“A mate who had long hair was going to get his cut, so I went with him, and that’s when I saw all the girls working in the salon,” laughs Joe.
“I finished school as soon as I was legally allowed to, at 16, and the next week I started a full-time job in Hair Traffic on Rosemary Street.”
For Joe, hairdressing is more than a job, it’s his passion and life.
“Regardless of cut or colour, to me, my role is all about making the person sitting in front of me look beautiful.”
After leaving Hair Traffic he worked for the Zakks group before setting up his own salon, Pi Hair on Belfast’s University Road, which he sold within the past year, after ten successful years in business.

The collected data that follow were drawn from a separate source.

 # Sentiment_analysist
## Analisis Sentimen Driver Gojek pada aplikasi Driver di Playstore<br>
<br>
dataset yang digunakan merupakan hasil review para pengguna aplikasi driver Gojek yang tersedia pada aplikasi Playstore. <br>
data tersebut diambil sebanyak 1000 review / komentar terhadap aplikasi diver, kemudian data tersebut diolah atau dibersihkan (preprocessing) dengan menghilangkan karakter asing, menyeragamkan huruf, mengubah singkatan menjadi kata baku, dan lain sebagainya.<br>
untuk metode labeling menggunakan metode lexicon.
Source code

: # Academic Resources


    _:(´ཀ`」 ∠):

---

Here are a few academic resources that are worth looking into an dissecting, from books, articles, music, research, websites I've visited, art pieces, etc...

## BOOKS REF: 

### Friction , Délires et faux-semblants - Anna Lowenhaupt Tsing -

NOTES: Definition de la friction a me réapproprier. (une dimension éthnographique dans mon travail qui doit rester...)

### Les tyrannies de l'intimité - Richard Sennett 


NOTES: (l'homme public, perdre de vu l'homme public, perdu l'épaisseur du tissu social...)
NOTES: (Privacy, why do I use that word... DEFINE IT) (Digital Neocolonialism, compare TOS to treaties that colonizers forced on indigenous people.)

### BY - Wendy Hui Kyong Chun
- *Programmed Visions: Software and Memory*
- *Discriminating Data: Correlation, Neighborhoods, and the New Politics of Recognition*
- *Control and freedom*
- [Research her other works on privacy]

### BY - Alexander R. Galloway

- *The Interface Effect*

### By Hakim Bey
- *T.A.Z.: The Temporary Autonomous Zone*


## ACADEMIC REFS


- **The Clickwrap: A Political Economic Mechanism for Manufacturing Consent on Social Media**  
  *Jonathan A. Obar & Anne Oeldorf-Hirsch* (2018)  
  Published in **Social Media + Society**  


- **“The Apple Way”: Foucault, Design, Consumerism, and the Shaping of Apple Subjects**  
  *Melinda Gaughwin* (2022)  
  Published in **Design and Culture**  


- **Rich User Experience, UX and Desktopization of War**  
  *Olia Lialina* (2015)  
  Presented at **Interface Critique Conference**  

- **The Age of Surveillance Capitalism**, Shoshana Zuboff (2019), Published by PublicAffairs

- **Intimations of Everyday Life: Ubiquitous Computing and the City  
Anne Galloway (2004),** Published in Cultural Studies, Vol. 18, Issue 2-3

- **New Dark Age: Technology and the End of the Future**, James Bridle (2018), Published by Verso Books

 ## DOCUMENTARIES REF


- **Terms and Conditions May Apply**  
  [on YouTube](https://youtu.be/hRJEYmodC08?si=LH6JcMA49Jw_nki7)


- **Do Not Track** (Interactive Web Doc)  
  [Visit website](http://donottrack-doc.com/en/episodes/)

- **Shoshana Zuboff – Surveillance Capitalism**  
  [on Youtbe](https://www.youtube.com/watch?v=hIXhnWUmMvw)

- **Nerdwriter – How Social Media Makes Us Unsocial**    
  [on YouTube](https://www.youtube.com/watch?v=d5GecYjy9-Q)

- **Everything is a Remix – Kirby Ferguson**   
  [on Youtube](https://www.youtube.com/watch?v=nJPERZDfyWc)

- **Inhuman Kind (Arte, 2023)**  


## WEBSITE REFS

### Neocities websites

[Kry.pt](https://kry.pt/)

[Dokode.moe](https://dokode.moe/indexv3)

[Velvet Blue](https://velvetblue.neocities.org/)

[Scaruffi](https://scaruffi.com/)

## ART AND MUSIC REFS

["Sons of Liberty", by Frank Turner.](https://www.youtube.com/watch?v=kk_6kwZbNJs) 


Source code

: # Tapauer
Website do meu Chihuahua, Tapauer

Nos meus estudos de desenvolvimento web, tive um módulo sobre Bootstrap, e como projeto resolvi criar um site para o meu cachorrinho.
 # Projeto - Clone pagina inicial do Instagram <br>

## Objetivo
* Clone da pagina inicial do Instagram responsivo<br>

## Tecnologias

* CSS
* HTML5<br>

“I became disillusioned with the salon,” he explains. “Being a hairdresser and being a business owner are two very different things.
“My lease was up after ten years and although I love hairdressing, I didn’t want to be a businessman, because the focus then shifts to money, not hair.”

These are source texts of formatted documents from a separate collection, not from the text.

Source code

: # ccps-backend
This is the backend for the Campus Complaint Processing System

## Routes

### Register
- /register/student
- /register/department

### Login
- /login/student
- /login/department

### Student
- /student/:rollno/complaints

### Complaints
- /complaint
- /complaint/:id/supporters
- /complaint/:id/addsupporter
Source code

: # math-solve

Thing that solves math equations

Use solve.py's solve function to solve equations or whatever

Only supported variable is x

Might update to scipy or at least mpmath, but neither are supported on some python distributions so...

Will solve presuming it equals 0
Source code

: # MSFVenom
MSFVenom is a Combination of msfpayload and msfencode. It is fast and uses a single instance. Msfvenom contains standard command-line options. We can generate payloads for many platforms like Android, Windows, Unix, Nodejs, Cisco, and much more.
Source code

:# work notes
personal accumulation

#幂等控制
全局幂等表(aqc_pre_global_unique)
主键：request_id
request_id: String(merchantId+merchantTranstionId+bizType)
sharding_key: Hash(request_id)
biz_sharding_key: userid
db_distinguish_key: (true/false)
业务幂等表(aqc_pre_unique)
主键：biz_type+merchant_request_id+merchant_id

Joe is now one of the province’s foremost freelance stylists, regularly hired for fashion shoots, TV and film campaigns, advertising shoots and PR jobs across Ireland, while also working out of Belfast salon, Rogue, a few days a week.
This year he’ll be popping up on the small screen, with appearances on RTE One’s Off The Rails, doing makeovers and editorial shoots.
Joe has twice been nominated for the Northern Ireland Hairdresser of the Year category and pulled off a tremendous achievement in winning the much-coveted British Newcomer of the Year title in 1993 – at that time he was the only local hairdresser to have won the award.
And his work has appeared in publications ranging from the Hairdressers Journal to Marie Claire, while celebs including Ciaran McMenamin and Eddi Reader have benefited from his expertise.
After working at New York and Milan fashion weeks in both February and September last year, he’ll be back at both events again in 2011.
“Both operate on such a mega scale, but I’ve found out that fashion weeks are very different depending on where you are,” Joe reveals.
“New York is very commercial, it’s very driven by money, whereas Milan is just all about the clothes.”
Joe has now been freelancing for a year and has more work in Dublin lined up for 2011.
But, while his role is to create stunning – sometimes inventive, sometimes classically beautiful – looks, it’s not all glamour behind the scenes.
“I did a shoot in the Wicklow Mountains and was eaten by midges the whole day,” he laughs.
A typical fashion shoot will see the 37-year-old leave his house at 5.15am to drive to Dublin, where he’ll start the day in a meeting with the photographer and art director and talk through the brief.
“There’s a lot of hanging around. On a Brown Thomas shoot this summer the call time was 9am, and the last photo was taken a 12.30am that night.”
It’s a career Joe obviously loves and lives for, and he’s impressed by the creativity he sees on the streets of the province every day.
“I love the fact that people are starting to find a look for themselves.
“When I was starting out, students shopped in Oxfam and had a quirky look, but then everyone started to look like they were in a boy band or girl band and that individuality was lost, but it’s coming back again.
“The big trend right now is all about texture, it’s about hair being able to move, not sitting poker straight, but moving as and when you move.”
After working with so many models and celebrities, there’s still one woman who Joe would love to get his hands on – professionally-speaking.
If he could style the hair of anyone at all, he’d choose the Danish model Freja Beha.
“I’d love to do some photos with her,” he admits.
The hot model of the moment being styled by our own uber-talented Joe – that’s one photoshoot we’d love to see happen too!